When your control plane manages shared components, it's important to be aware of race conditions, which can occur when multiple operations happen in parallel. For example, if you onboard a new tenant at the same time that you offboard a different tenant, you need to ensure that your ultimate end state is consistent and meets your scaling requirements.

Use multiple control planes

In a complex environment, you might need to use multiple control planes that manage different areas. Many multitenant solutions follow the Deployment Stamps pattern and shard tenants across multiple stamps. In this pattern, you might create separate control planes for global and stamp responsibilities.

Tip

Coordinating across multiple control planes adds complexity, so try to minimize the number of control planes that you build. Most solutions need only one control plane.

Global control planes

A global control plane typically handles the overall management and tracking of tenants. A global control plane can have the following responsibilities:

  • Tenant placement: The global control plane determines which stamp a tenant should use. It might make this determination based on factors like the tenant's region, each stamp's capacity usage, and the tenant's service-level requirements.

  • Tenant onboarding and life cycle management: These responsibilities include tracking all tenants across deployments.

Stamp control planes

Each deployment stamp includes its own stamp control plane, which manages the tenants and resources allocated to that stamp. A stamp control plane can have the following responsibilities:

  • Tenant resource provisioning: It creates and manages tenant-specific resources within the stamp, like databases and storage containers.

  • Shared resource management: It monitors the consumption of shared resources and deploys new instances when they approach their maximum capacity.

  • Maintenance operations: It handles tasks within the stamp, like database index management and cleanup operations.

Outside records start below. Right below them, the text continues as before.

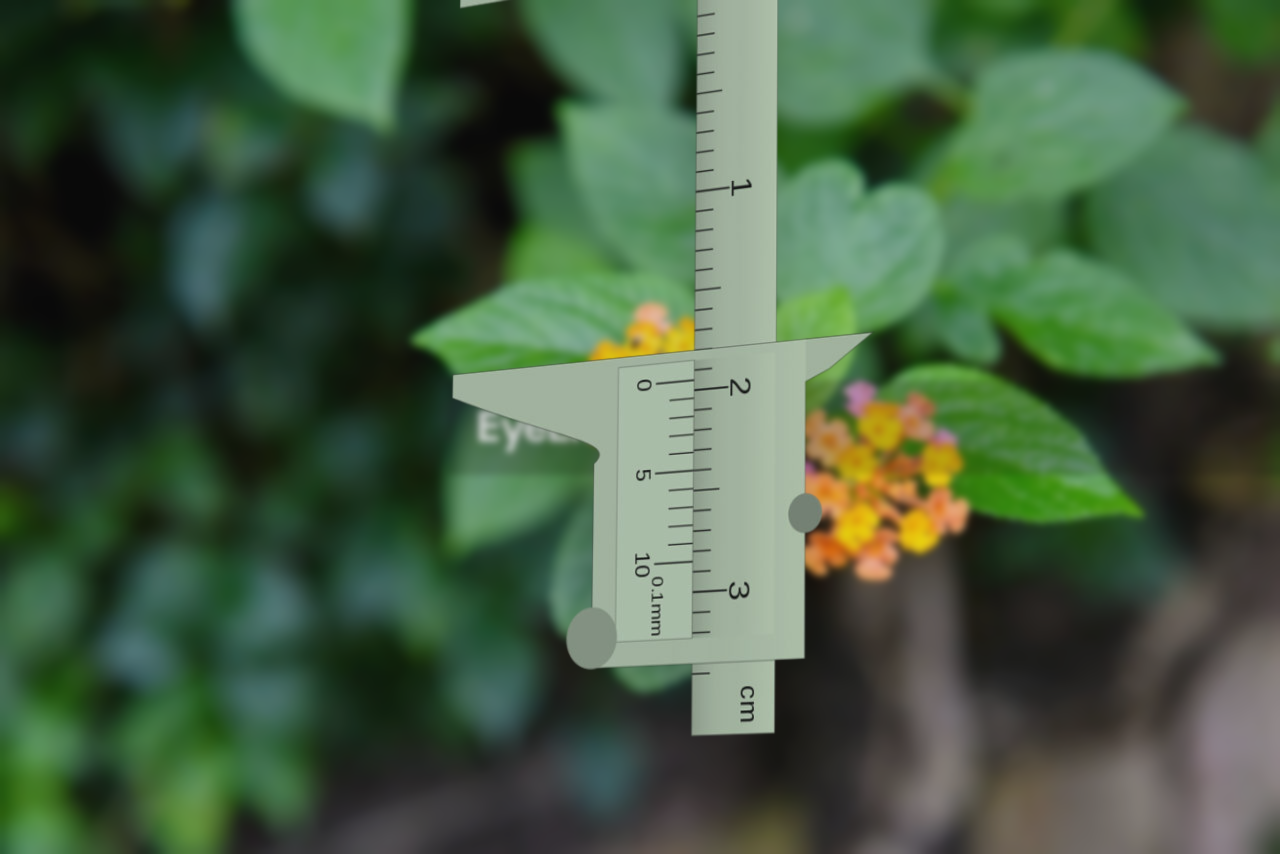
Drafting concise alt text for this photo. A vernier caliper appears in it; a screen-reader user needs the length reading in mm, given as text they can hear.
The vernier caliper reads 19.5 mm
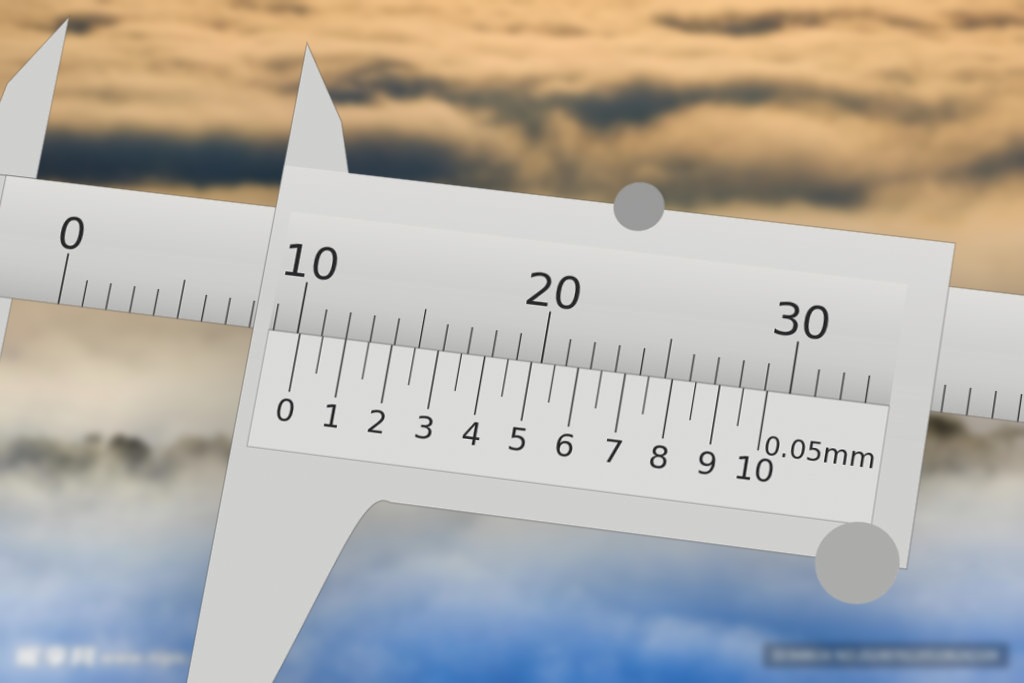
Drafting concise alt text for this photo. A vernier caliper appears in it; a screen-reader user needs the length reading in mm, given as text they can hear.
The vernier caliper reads 10.10 mm
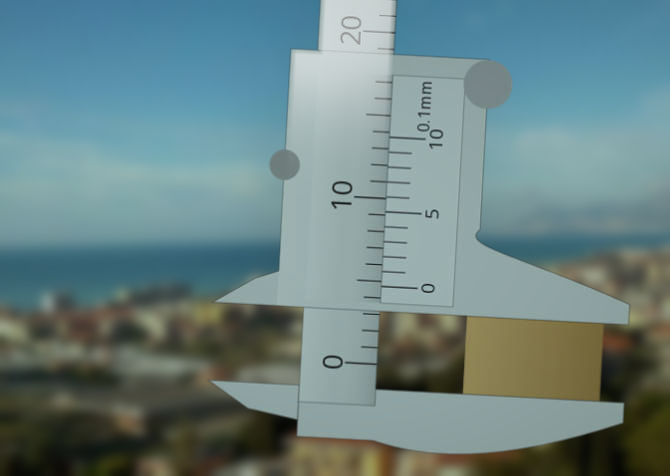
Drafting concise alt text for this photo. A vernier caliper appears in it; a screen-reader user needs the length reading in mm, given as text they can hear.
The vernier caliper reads 4.7 mm
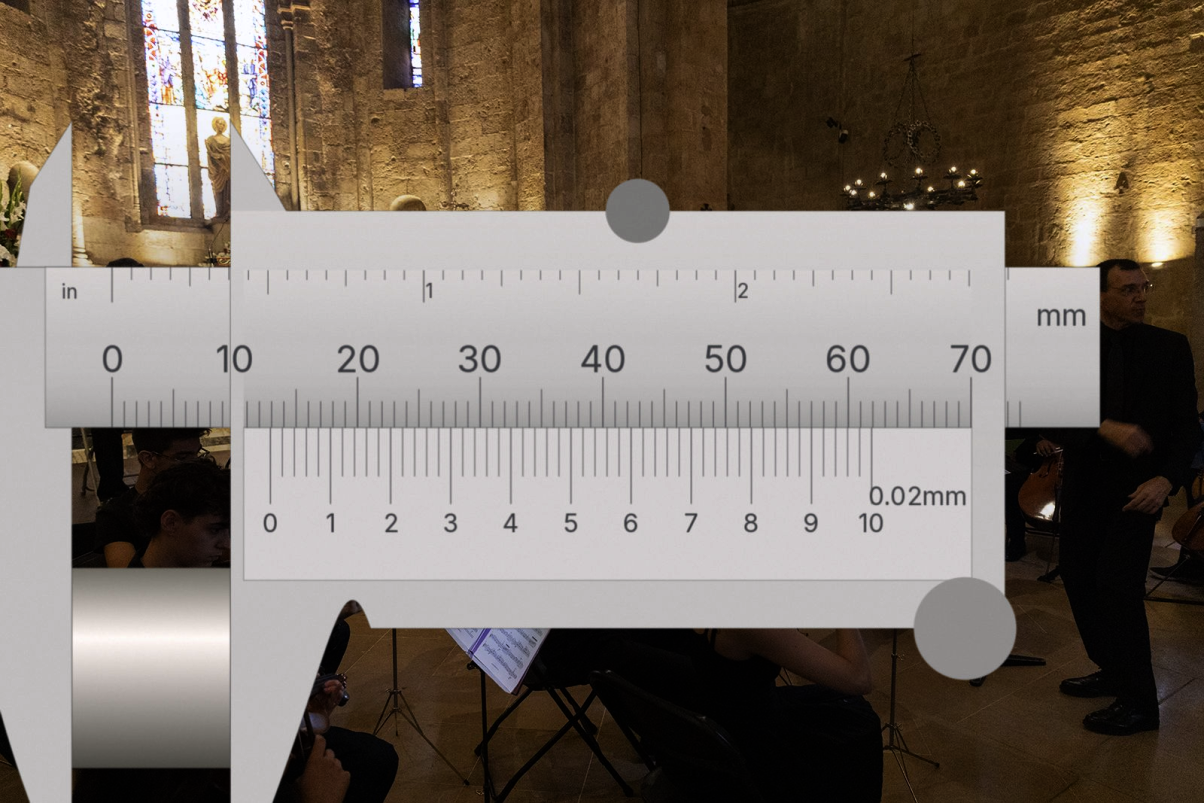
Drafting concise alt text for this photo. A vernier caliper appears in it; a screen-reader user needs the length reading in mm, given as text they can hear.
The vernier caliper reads 12.9 mm
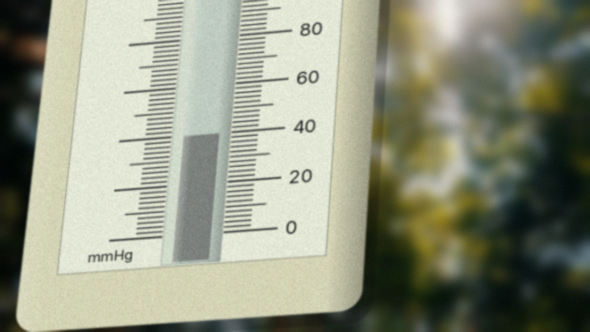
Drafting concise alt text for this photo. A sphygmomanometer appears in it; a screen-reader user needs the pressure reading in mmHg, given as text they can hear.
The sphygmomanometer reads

Each stamp's control plane coordinates with the global control plane. For example, if a new tenant signs up, the global control plane might initially select a stamp for the tenant's resources. Then the global control plane prompts the stamp's control plane to create the necessary resources for the tenant.

The following diagram shows how two control planes might coexist in a single system.

Diagram that shows a logical system design. The design has a global control plane and stamp control planes.

Tenant control planes

Tenants might use a tenant-level control plane to manage their own logical or physical resources. A tenant control plane can have the following responsibilities:

  • Configuration management: It handles tenant-specific configuration, like user access.

  • Tenant-initiated maintenance operations: It supports operations like backing up data or downloading previous backups.

  • Update management: It performs updates if you allow tenants to control their own updates to their applications.

The following diagram shows a complex system that has a global control plane, stamp control planes, and tenant control planes.

Diagram that shows a logical system design. The design has a global control plane, stamp control planes, and tenant control planes.